● REQUIREMENT
Your copy should begin at the line containing "cereal bowl: none" and end at the last line of the records; transcribe those lines exactly and leave out every picture.

Before and after object boxes
• • • • •
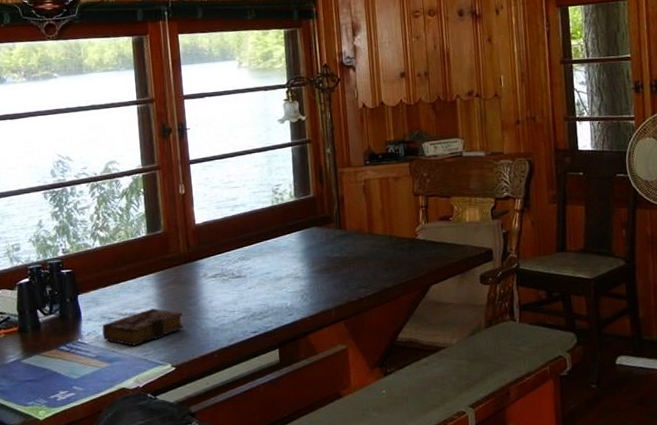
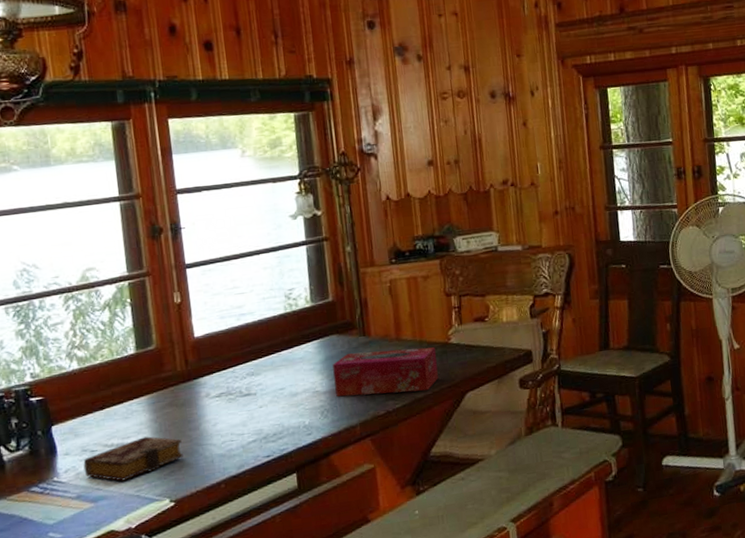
tissue box: none [312,242,406,283] -> present [332,347,438,397]

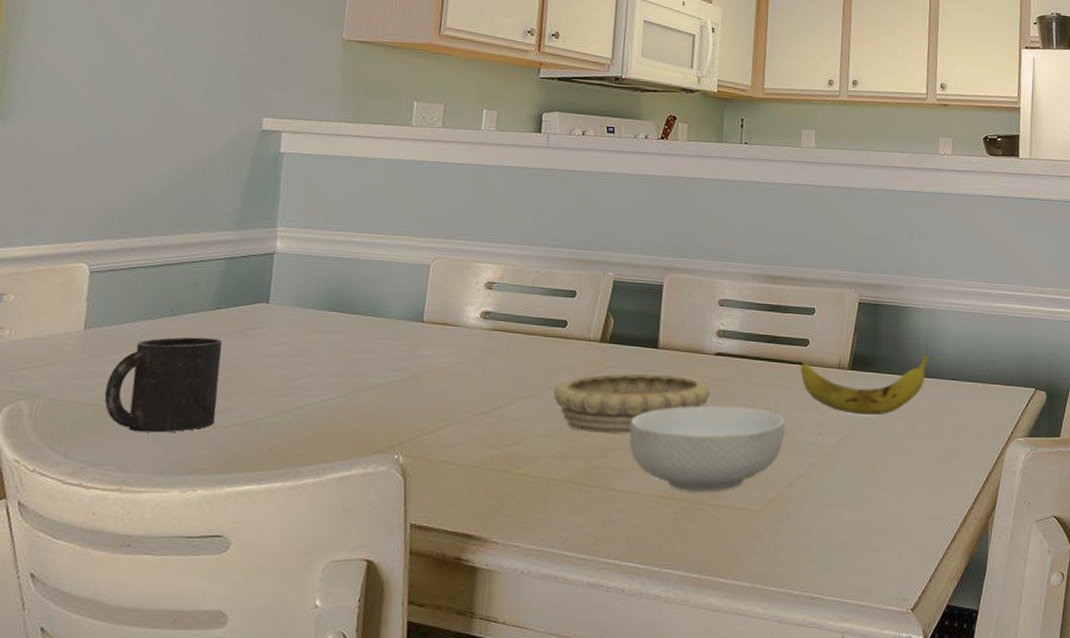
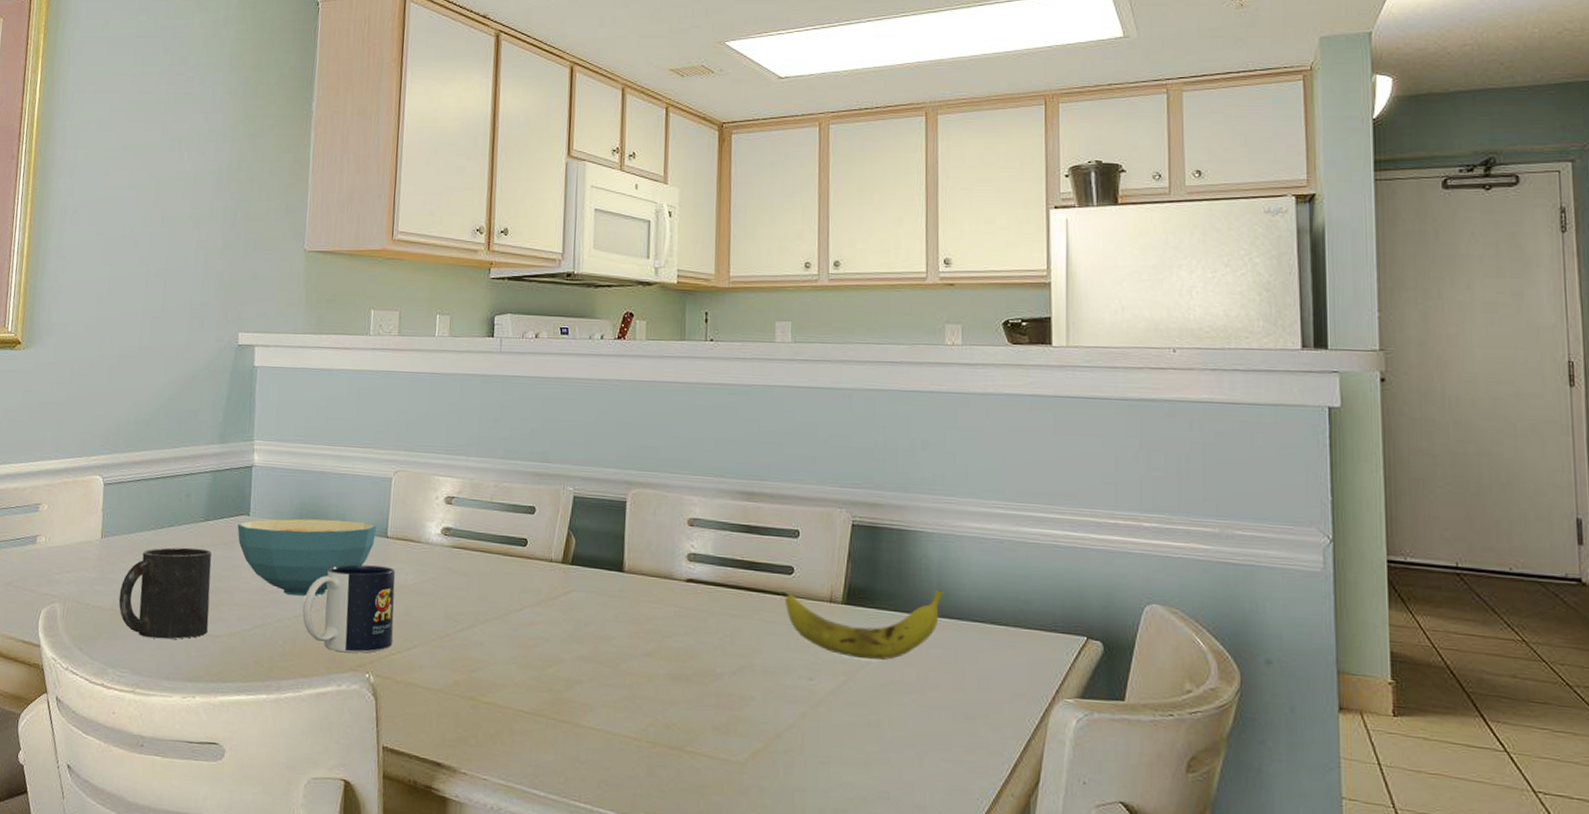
cereal bowl: none [254,305,412,383] -> present [237,518,376,596]
mug: none [326,349,431,435] -> present [302,564,396,653]
decorative bowl: present [553,374,711,435] -> none [516,599,683,667]
cereal bowl: present [629,405,785,493] -> none [596,638,769,738]

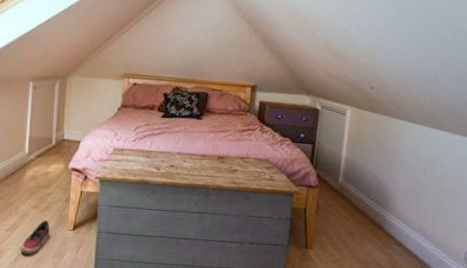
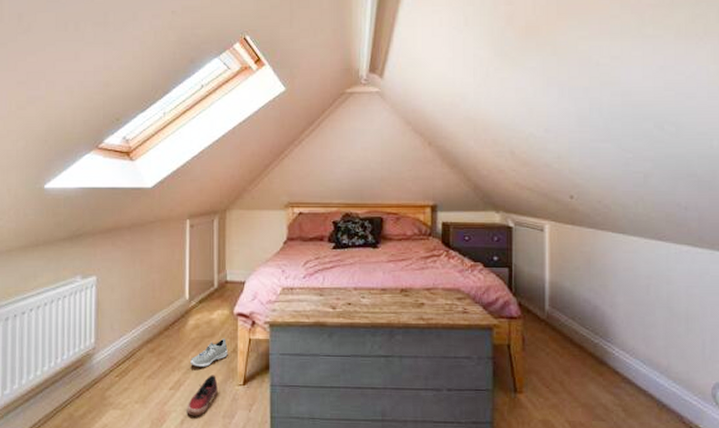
sneaker: none [26,189,61,213] -> present [190,338,228,367]

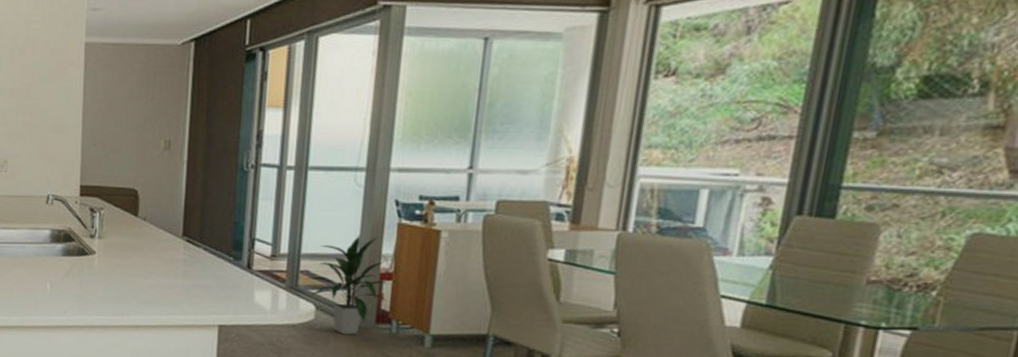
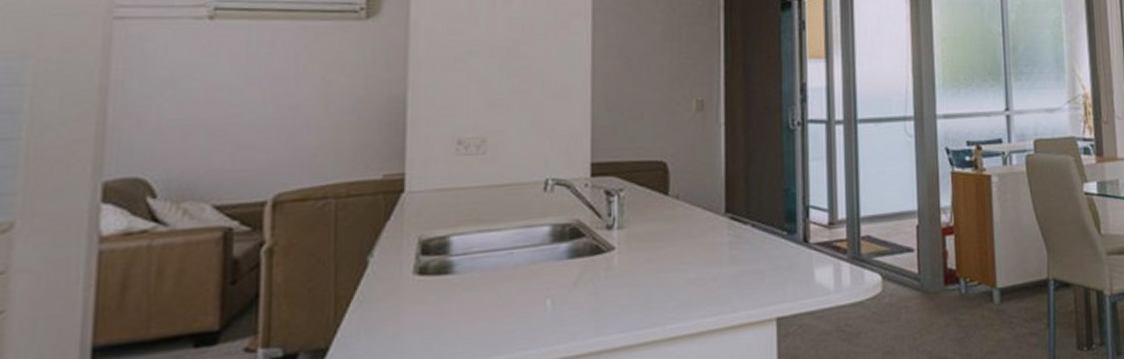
indoor plant: present [307,235,388,335] -> none [869,187,953,304]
• • • • •
● TASK ANSWER
cereal bowl: none [254,305,412,383] -> present [237,518,376,596]
mug: none [326,349,431,435] -> present [302,564,396,653]
decorative bowl: present [553,374,711,435] -> none [516,599,683,667]
cereal bowl: present [629,405,785,493] -> none [596,638,769,738]

sneaker: none [26,189,61,213] -> present [190,338,228,367]

indoor plant: present [307,235,388,335] -> none [869,187,953,304]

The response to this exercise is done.